The 2026 NSSTA Annual Conference in San Francisco covers a wide range of topics affecting the structured settlement profession. The program this year includes sessions on disability policy, client decision-making, and artificial intelligence; each addresses an area where developments are actively influencing professional practice and the people for whom structured settlements are designed.

Session 3: The Future of Disability Policy

Wednesday, April 22 | 1:30–2:20 p.m. | Presenter: Andy Imparato, Chief Executive Officer, Disability Rights California

Federal and state policy on health care, income supports, and disability services does not stay static. What changes in those systems has a direct bearing on the individuals’ structured settlements are designed to protect. The people consultants work with are often navigating those same systems for years after a settlement is finalized.

Andy Imparato has spent more than 30 years working on disability rights and policy at both the federal and state level. As Chief Executive Officer of Disability Rights California, he leads a legal services and advocacy organization with 24 offices across the state. His perspective is grounded in that experience and in his own lived experience with disability.

His session will examine where disability policy is heading and how the structure and design of structured settlements could inform more effective long-term support systems for people who need sustained care and services. That perspective on structured settlements as a policy model is not often heard outside the industry, and one worth understanding.

Session 5: Structured Settlement Advocacy: One Attorney, One Client, One Settlement Story

Wednesday, April 22 | 3:10–4:00 p.m. | Session Moderator: Dan Finn, MSSC, CPCU, RICP, Finn Financial Group, LLC | Attorney: Sean M. Novak, Esq., Founding Partner, The Novak Law Firm, P.C.

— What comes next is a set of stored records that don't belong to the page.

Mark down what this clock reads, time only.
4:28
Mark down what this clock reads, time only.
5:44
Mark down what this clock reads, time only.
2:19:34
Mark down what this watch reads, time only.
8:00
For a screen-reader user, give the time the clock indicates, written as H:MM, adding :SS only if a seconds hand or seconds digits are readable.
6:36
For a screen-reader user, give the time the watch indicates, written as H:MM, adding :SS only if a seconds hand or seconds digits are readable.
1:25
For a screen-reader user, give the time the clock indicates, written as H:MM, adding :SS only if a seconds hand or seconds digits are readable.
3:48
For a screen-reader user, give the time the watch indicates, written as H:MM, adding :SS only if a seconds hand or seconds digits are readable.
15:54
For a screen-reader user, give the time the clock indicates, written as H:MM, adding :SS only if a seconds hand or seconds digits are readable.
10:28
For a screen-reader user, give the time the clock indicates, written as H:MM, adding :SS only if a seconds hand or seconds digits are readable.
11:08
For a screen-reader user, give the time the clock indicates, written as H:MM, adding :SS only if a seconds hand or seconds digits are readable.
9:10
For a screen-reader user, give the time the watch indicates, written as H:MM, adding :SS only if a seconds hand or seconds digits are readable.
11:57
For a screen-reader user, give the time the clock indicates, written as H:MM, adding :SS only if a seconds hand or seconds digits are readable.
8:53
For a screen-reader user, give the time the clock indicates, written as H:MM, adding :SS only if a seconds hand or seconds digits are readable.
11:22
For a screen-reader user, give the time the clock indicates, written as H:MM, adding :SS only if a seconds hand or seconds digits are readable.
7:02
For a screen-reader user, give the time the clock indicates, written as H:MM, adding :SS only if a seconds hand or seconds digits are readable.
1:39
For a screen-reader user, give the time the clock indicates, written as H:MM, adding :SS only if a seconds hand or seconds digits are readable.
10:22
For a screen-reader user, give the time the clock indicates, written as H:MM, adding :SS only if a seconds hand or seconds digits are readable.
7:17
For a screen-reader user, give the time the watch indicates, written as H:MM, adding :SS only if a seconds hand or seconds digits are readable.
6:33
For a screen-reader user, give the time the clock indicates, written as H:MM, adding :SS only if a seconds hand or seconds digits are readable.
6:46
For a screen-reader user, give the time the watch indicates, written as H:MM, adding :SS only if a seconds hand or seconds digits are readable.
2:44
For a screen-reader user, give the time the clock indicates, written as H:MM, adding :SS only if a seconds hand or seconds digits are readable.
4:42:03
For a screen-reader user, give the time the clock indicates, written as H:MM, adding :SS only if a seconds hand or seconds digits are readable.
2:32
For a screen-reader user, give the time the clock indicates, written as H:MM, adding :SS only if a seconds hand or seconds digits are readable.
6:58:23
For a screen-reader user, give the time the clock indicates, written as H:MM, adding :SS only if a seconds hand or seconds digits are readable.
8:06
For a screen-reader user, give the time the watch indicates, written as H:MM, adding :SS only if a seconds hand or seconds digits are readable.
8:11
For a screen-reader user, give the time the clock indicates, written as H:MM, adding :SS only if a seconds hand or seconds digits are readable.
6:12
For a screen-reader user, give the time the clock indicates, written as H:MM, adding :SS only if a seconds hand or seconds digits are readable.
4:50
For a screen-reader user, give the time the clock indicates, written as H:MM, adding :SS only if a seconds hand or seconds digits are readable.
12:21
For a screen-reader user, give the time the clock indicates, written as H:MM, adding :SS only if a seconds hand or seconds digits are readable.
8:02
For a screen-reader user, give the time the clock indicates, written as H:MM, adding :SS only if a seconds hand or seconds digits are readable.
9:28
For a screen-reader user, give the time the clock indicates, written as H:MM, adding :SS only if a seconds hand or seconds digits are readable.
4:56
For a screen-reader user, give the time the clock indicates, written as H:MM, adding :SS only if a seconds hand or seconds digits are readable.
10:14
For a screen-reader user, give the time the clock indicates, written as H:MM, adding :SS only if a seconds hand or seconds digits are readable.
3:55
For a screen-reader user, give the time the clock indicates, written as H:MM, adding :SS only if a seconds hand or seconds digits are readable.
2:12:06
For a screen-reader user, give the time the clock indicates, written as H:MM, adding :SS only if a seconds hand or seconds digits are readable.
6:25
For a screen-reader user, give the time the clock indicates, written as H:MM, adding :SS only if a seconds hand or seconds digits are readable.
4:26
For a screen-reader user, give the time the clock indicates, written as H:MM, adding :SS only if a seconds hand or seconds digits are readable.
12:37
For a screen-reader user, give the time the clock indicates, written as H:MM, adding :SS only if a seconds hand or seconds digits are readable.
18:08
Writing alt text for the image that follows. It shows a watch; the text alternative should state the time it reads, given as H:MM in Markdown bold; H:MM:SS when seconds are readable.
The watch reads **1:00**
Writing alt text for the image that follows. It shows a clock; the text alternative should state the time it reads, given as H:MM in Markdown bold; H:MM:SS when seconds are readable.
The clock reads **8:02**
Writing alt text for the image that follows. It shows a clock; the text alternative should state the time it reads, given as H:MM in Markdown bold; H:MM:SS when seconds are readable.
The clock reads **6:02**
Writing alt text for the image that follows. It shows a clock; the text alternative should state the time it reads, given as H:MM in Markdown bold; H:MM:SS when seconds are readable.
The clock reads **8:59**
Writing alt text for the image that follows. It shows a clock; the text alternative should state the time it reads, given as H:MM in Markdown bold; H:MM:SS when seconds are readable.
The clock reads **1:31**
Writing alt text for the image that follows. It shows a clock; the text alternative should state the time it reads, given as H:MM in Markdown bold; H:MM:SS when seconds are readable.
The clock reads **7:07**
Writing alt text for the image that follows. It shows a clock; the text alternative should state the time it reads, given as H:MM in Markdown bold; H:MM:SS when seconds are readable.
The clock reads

Plaintiff attorney Sean Novak has made structured settlements a consistent part of his practice. In this session, he will walk through how he introduces the concept to clients and what that conversation actually looks like from his side of the table.

Then one of his clients joins him. They will describe the discussions they had, what factored into their decision to structure, and what they would do differently. That perspective, in the client's own words, is what the session is built around.

Every year, this draws the largest audience at the conference. The reason is straightforward: hearing a client describe what the settlement process was like, how the decision was made, and what the structure has meant for their life is not something structured settlement professionals encounter often. This session delivers that directly.

Session 6: The Good, the Bot, and the Ugly About AI

Wednesday, April 22 | 4:00–4:50 p.m. | Presenter: Meredith K. Lowry, Partner, Wright Lindsey Jennings

Artificial intelligence is already in use across professional services, and the legal and ethical questions it raises are not hypothetical. For professionals who are evaluating or already using these tools, confidentiality, bias, intellectual property, and misinformation are live issues, not future considerations.

Meredith K. Lowry is a registered patent and privacy attorney and partner at Wright Lindsey Jennings, where her practice centers on intellectual property and data privacy. She served as chair of the Arkansas Bar Association's Artificial Intelligence Task Force for 2024–2025, developing guidance on AI use in legal practice. She knows the legal framework being built around these tools in real time.

Her session will cover what AI can and cannot do reliably, where the professional liability exposure sits, and what responsible adoption looks like under emerging legal standards. The session title is informal. The content is not.

About the Conference

The 2026 NSSTA Annual Conference takes place April 21–23 at the Fairmont Hotel in San Francisco. The full program includes sessions on Medicare compliance, market-based products, business practices, legislative direction, and Capitol Hill perspective from a career spanning 50 years.